### Data supplied
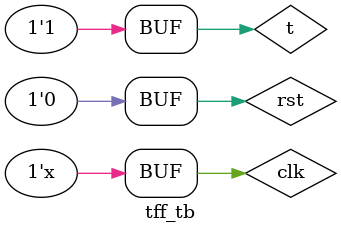
<source format=v>
module tff (
    input wire t,
    input wire clk,
    input wire rst,
    output reg q
);
    always @(posedge clk) begin
        if(rst)
            q <= 0;
        else
            q <= t ? ~q : q;
    end
endmodule

module tff_tb ();
    reg t, clk = 0,rst;
    wire q;
    tff dut(t,clk,rst,q);
    always #5 clk=~clk;

    initial begin
        rst = 1; t=0; #10;
        rst = 1; t=1; #10;
        rst = 0; t=0; #10;
        rst = 0; t=1; #10;
        #10;
    end
endmodule
</source>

### What the task requires
If a line above holds the word "wire", count it; then say how many such lines there are and nothing else.

### Solution to this problem
4